[MUD-Dev] paying volunteers

Patrick Dughi dughi at imaxx.net
Thu Sep 21 09:24:11 CEST 2000


On Thu, 21 Sep 2000, Matthew Mihaly wrote:

> Alright, now here is an interesting question. Achaea has a currency that
> is both in-game and out of game. You can buy it from other players,
> in-game, with gold, or with whatever currency the other player will
> accept. You can buy it out-of-game with real money.
> 
> We pay our Guides in credits. Since paying the Guides in credits doesn't
> cost us money (though it does cost us potential money from those players),
> it seems that we could pay the Guides minimum wage in credits, (which is
> still 6x what they get now, as what they get now is a token thank you) and
> not run afoul of the law if these OSI and AOL wankers win their suit. It's
> not actually an expense, as they cost nothing to produce. 
> 
> Any comments on this?
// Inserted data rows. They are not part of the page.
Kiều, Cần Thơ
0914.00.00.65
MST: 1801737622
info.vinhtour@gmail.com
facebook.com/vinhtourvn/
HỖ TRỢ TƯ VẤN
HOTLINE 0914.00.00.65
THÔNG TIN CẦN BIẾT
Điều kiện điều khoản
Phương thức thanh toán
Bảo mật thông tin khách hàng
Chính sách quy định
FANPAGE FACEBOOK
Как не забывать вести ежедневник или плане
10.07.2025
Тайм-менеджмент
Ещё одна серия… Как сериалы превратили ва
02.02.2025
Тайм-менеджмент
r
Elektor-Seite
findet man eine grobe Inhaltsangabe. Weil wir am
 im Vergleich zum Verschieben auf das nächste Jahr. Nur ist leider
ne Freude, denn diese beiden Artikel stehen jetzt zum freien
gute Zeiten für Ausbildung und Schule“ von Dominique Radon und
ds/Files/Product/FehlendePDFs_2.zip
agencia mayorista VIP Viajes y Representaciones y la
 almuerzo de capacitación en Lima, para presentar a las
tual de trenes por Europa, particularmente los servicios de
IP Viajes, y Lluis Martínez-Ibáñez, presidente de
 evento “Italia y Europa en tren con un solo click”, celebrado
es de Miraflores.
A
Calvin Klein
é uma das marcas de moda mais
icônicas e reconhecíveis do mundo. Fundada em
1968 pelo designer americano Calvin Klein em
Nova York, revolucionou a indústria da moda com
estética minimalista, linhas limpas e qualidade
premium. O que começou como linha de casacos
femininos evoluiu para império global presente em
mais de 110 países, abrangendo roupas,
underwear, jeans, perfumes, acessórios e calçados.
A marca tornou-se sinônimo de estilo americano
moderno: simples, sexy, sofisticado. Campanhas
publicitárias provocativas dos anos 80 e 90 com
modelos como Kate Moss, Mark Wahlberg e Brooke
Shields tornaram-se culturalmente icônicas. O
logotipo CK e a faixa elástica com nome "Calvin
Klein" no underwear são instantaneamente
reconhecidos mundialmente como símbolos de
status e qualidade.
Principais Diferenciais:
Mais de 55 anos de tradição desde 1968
Seems a potentially good strategy for other
> companies.

	I haven't spoken up about this general topic (volunteers &
remuneration vs lawsuits & legality) mainly because I have no bias one way
or the other.  However, as someone who's only played, volunteered (player,
admin, and programming time) free muds, I feel that volunteering is it's
own reward.  

	To offer an incentive degrades that into a new sort of race, and
this is particularly bad when you're giving incetives so that people will
perform creative duties.  In fact, you lower the quality of work produced
by those people, while at the same time, driving away those who would have
produced higher quality work - for free.  

	I don't know about the legal aspects, and I'm not talking about
player appreciation, except as a by product.  If you attempt any change in
your system at all, you will have negative reprecutions.  However, if you
want high-quality, motivated, consistent guides/admins/programmers/world
builders, you will give them nothing more than the tools required to do
their (volunteer) job. 

	Those whom require 'material motiviation' are not the sort that
will produce this output in the first place.  As long as you have enough 
people to fill the ranks, you can afford to let them go. 

	While examining some issues for re-releasing a certain mud
codebase under the GPL, I stumbled across this link;

Studies Find Reward Often No Motivator
Creativity and intrinsic interest diminish if task is done for gain
http://www.gnu.org/philosophy/motivation.html

	In a related vein, yes, this should apply to situations where the
creative volunteer has to pay simply to enter the realm of his preferred
creative expression.  People do it all the time.  I know I had to purchase
a computer and software, as well as internet access, and a decent percent
of my paycheck goes to increasing my technical library - all so I could do
more hobby programming.  I couldn't easily generate code without those
things.
				.
				.
				.
	
	So, while the strategy you present does seem like an effective
legal dodge, and probably works fairly well since it is at no expense to
you, I do wonder how much more effective your volunteer system would be
without it.

	It's probably too late to change it though.